Giving it a bash – battling invaders in the Park

If you enjoy the British countryside, you’ve likely heard about the challenges of dealing with non-native invasive species. These include critters large (such as American Mink) and small (New Zealand Flatworms), as well as a number of plants and shrubs. These include Rhododendron Ponticum, Himalayan Balsam, and Japanese Knotweed.

Typically introduced to the British Isles as ornamental plants in the Victoria era, they soon ran rampant and became widespread, often with unanticipated and unwelcome effects on existing ecosystems. The Rhododendron, for example, spreads quickly, and creates dense sprawling thickets. This allows it to outcompete native plant species which are unable to prosper due to insufficient light. Very few creatures enjoy eating Rhododendron to help keep them in check – tough foliage and toxins in the leaves deter most herbivores.

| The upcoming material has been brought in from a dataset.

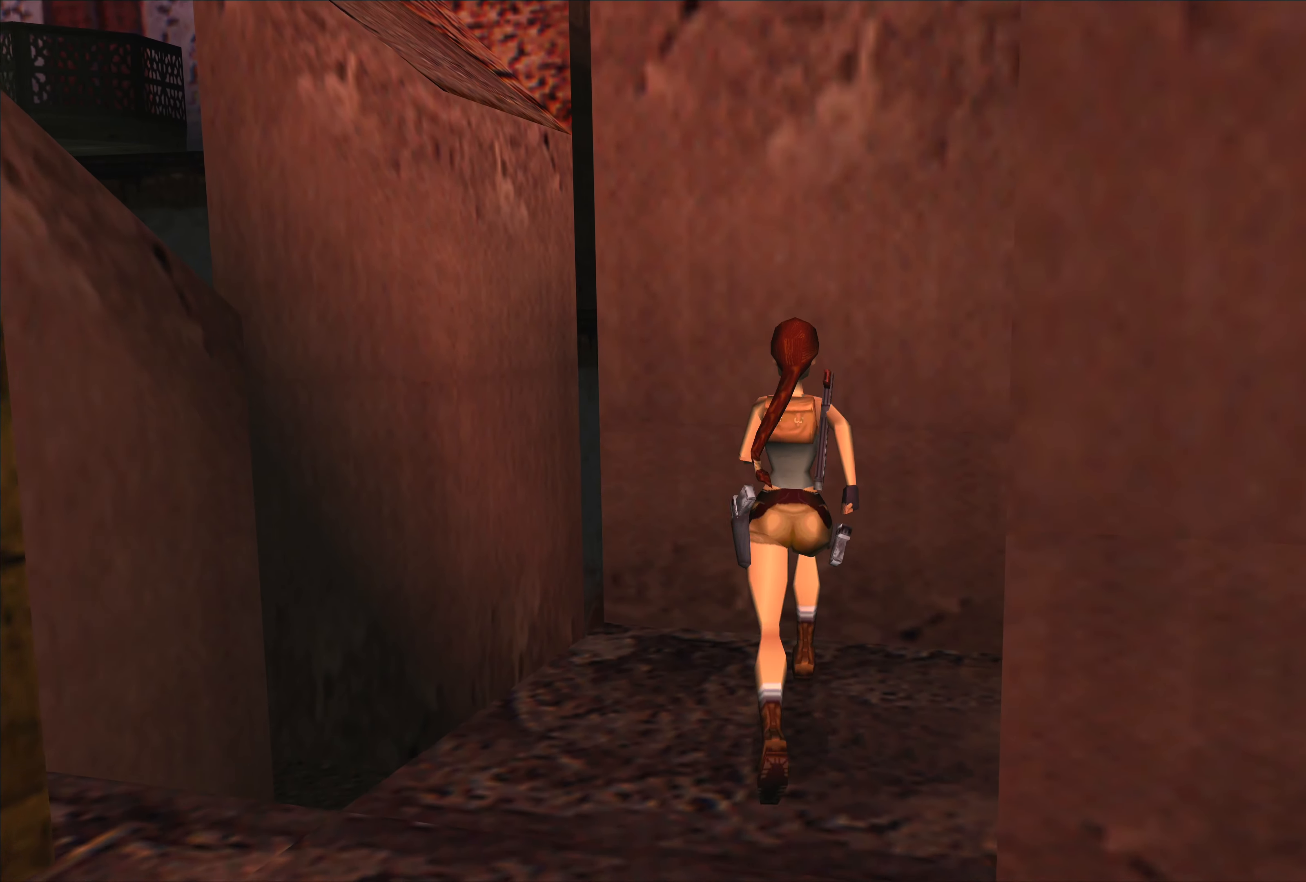
{"buttons": [], "left_stick": "right", "events": [[67, "left_stick", "right"]]}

For my first outings as a volunteer with Loch Lomond and The Trossachs National Park, I’ve been helping with “rhoddie bashing”, and eradicating some of these invaders! Most recently, I joined a team of Rangers and other volunteers near Loch Achray in The Trossachs. It’s a beautiful spot, with Highland cattle in the nearby fields, feral goats roaming the grounds, and views over to Ben A’an, a distinctive little peak famed for a rewarding climb.

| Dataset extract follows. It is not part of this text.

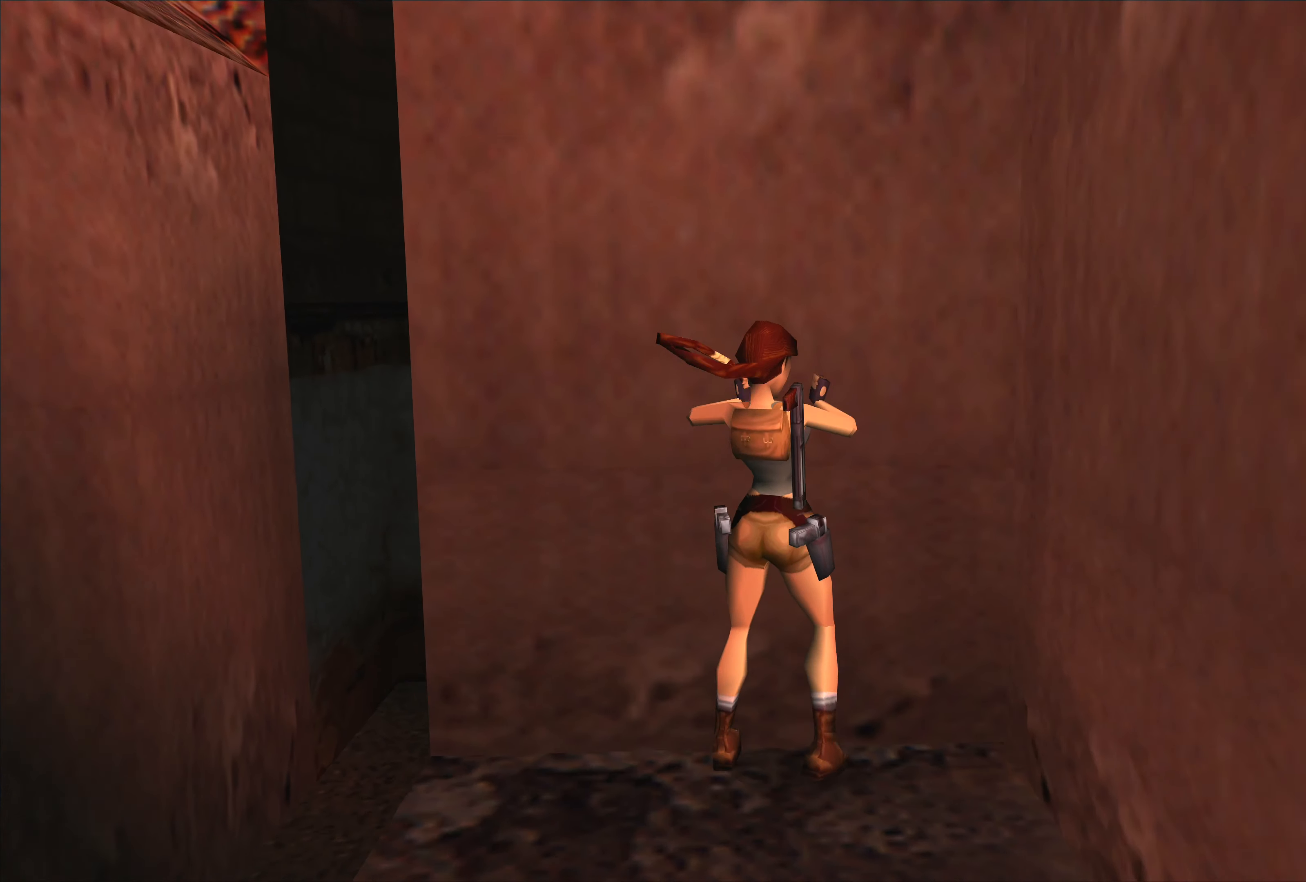
{"buttons": [], "left_stick": "right", "events": [[234, "left_stick", "center"], [384, "left_stick", "right"]]}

View of Ben A'an from the work site
View of Ben A’an from the work site

It’s very physical work felling, uprooting and stacking the cut stands off Rhododendron, but immensely satisfying. Often the thickets were many times taller than we were, and formed dark woody caves of twisted branches and glossy leaves.

Essential rhoddie bashing equipment!
Essential rhoddie bashing equipment!

It is joyous watching the stacks of cut brash grow taller and realising that, after a few hours of work, ample sunlight now reaches the ground to give native life a foothold. Most enjoyable is the teamwork and camaraderie amongst the staff and volunteers, all of whom share a passion for the outdoors and who have interesting stories of their own.

Volunteering is often described as a way to “recharge your soul”, and after a hard day’s work amidst the smells of cut wood and greenery, with lovely people in beautiful surroundings, it is something I would heartily recommend.